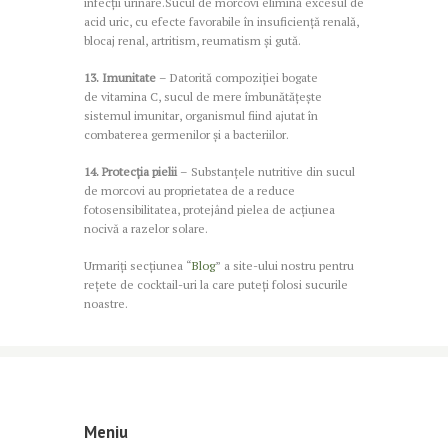
infecții urinare.Sucul de morcovi elimină excesul de
acid uric, cu efecte favorabile în insuficiență renală,
blocaj renal, artritism, reumatism și gută.
13. Imunitate
– Datorită compoziției bogate
de vitamina C, sucul de mere îmbunătățește
sistemul imunitar, organismul fiind ajutat în
combaterea germenilor și a bacteriilor.
14. Protecția pielii
– Substanțele nutritive din sucul
de morcovi au proprietatea de a reduce
fotosensibilitatea, protejând pielea de acțiunea
nocivă a razelor solare.
Urmariți secțiunea “
Blog
” a site-ului nostru pentru
rețete de cocktail-uri la care puteți folosi sucurile
noastre.
Meniu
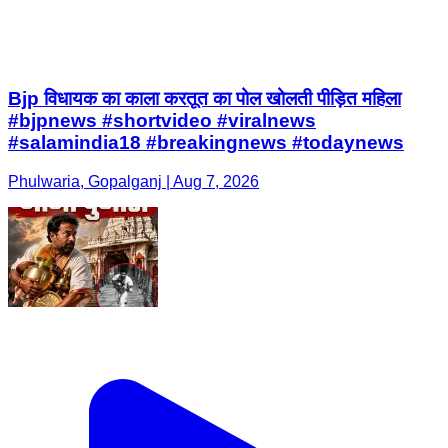
Bjp विधायक का काला करतूत का पोल खोलती पीड़ित महिला
#bjpnews #shortvideo #viralnews
#salamindia18 #breakingnews #todaynews
Phulwaria, Gopalganj | Aug 7, 2026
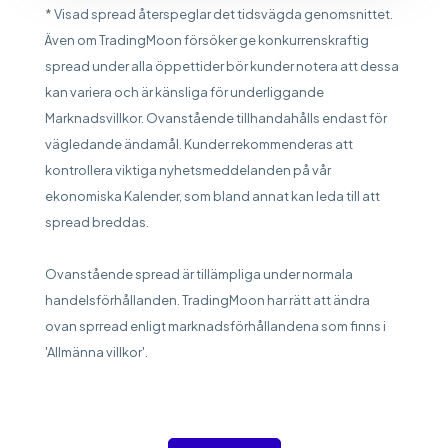
* Visad spread återspeglar det tidsvägda genomsnittet.
Även om TradingMoon försöker ge konkurrenskraftig
spread under alla öppettider bör kunder notera att dessa
kan variera och är känsliga för underliggande
Marknadsvillkor. Ovanstående tillhandahålls endast för
vägledande ändamål. Kunder rekommenderas att
kontrollera viktiga nyhetsmeddelanden på vår
ekonomiska Kalender, som bland annat kan leda till att
spread breddas.
Ovanstående spread är tillämpliga under normala
handelsförhållanden. TradingMoon har rätt att ändra
ovan sprread enligt marknadsförhållandena som finns i
'Allmänna villkor'.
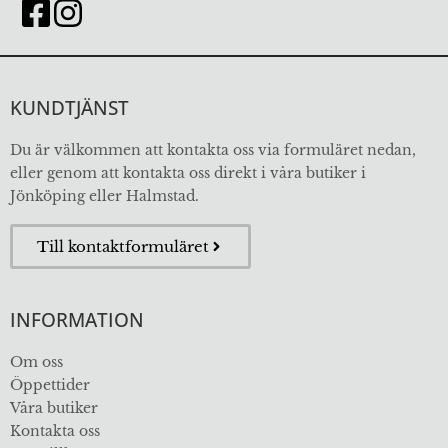
KUNDTJÄNST
Du är välkommen att kontakta oss via formuläret nedan,
eller genom att kontakta oss direkt i våra butiker i
Jönköping eller Halmstad.
Till kontaktformuläret
INFORMATION
Om oss
Öppettider
Våra butiker
Kontakta oss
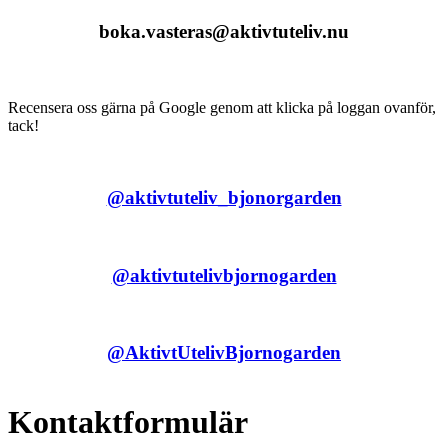
boka.vasteras@aktivtuteliv.nu
Recensera oss gärna på Google genom att klicka på loggan ovanför,
tack!
@aktivtuteliv_bjonorgarden
@aktivtutelivbjornogarden
@AktivtUtelivBjornogarden
Kontaktformulär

┄┄┄┄┄┄┄┄┄┄

● **Instructions for the task**
In the entries above, which lines run from the one with "de vitamina C, sucul de mere îmbunătățește" up to and including the one with "spread under alla"? Write them out exactly, without the pictures.

● **Answer box**
de vitamina C, sucul de mere îmbunătățește
sistemul imunitar, organismul fiind ajutat în
combaterea germenilor și a bacteriilor.
14. Protecția pielii
– Substanțele nutritive din sucul
de morcovi au proprietatea de a reduce
fotosensibilitatea, protejând pielea de acțiunea
nocivă a razelor solare.
Urmariți secțiunea “
Blog
” a site-ului nostru pentru
rețete de cocktail-uri la care puteți folosi sucurile
noastre.
Meniu
Bjp विधायक का काला करतूत का पोल खोलती पीड़ित महिला
#bjpnews #shortvideo #viralnews
#salamindia18 #breakingnews #todaynews
Phulwaria, Gopalganj | Aug 7, 2026
* Visad spread återspeglar det tidsvägda genomsnittet.
Även om TradingMoon försöker ge konkurrenskraftig
spread under alla öppettider bör kunder notera att dessa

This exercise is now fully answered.